If the buyout deal is successful, JSR will delist from the Tokyo Stock Exchange later this year — a private status which the company now believes will make it easier to reform itself and the industry. Johnson said that Japan’s semiconductor materials scene was characterised by a large number of relatively small companies each spending a lot of capital trying to remain at the leading edge.

Whenever JSR tried to engage in possible merger discussions, said Johnson, it encountered a “spectrum of resistance” that might now evaporate given the influence of METI and the prospect of JSR being a non-listed company.

“Everybody’s got their own reason why they’re not engaging. Some of that resistance can be decreased with a privatised company . . . with a single owner with a very clear strategy,” said Johnson, who added that while JIC ownership would not put JSR under direct government control, it would clearly open doors.

The ability to enter discussions as a government-backed company, and to say that the action is consistent with a bigger national strategy was critical, said Johnson, who added: “people listen, right? You start to gain momentum in a way that’s otherwise difficult to do.”

As well as the announcement of the deal, sending JSR stock sharply higher last week, shares in other speciality chemicals companies associated with the semiconductor manufacturing process — in particular Tokyo Ohka Kogyo — also rose significantly on speculation that it could become a target of industrial consolidation.
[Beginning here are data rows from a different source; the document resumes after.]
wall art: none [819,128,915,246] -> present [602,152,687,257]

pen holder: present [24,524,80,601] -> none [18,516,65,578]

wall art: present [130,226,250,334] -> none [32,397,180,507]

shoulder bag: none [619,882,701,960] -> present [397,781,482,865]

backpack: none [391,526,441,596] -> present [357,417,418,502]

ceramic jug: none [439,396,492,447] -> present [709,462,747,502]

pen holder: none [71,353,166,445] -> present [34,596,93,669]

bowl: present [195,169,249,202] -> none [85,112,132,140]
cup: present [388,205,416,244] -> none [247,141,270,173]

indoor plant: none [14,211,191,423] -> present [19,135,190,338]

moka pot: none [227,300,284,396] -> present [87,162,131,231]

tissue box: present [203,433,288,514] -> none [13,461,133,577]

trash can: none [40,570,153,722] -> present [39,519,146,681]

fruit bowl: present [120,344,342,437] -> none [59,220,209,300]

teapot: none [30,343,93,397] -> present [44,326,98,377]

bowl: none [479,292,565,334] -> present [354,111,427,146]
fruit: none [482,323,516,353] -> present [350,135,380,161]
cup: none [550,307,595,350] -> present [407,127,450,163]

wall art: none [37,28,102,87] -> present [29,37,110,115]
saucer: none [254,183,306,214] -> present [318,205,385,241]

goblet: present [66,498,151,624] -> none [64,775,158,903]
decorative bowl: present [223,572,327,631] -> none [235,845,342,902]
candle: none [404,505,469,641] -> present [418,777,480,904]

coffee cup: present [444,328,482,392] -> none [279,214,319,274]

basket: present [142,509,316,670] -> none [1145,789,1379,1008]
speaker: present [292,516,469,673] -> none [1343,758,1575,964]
The problem with that line of speculation, said Macquarie’s Thong, is that while it was possible to draw up lists of possible candidates that a government-backed JSR might approach, there were no easy steps from here economically. Deals, given the importance of retaining R&D expertise and specialised customer relationships, would probably produce only limited cost savings and other synergies. Antitrust concerns could also scupper potential deals.

Still, said Johnson, the symbolism of the deal was important. 

“If you can start a trend, you can start to change the way people act and think about things,” he said. “So that’s the aspiration here . . . to drive real value creation for JSR and also to start to nudge this really strong part of the economy along.”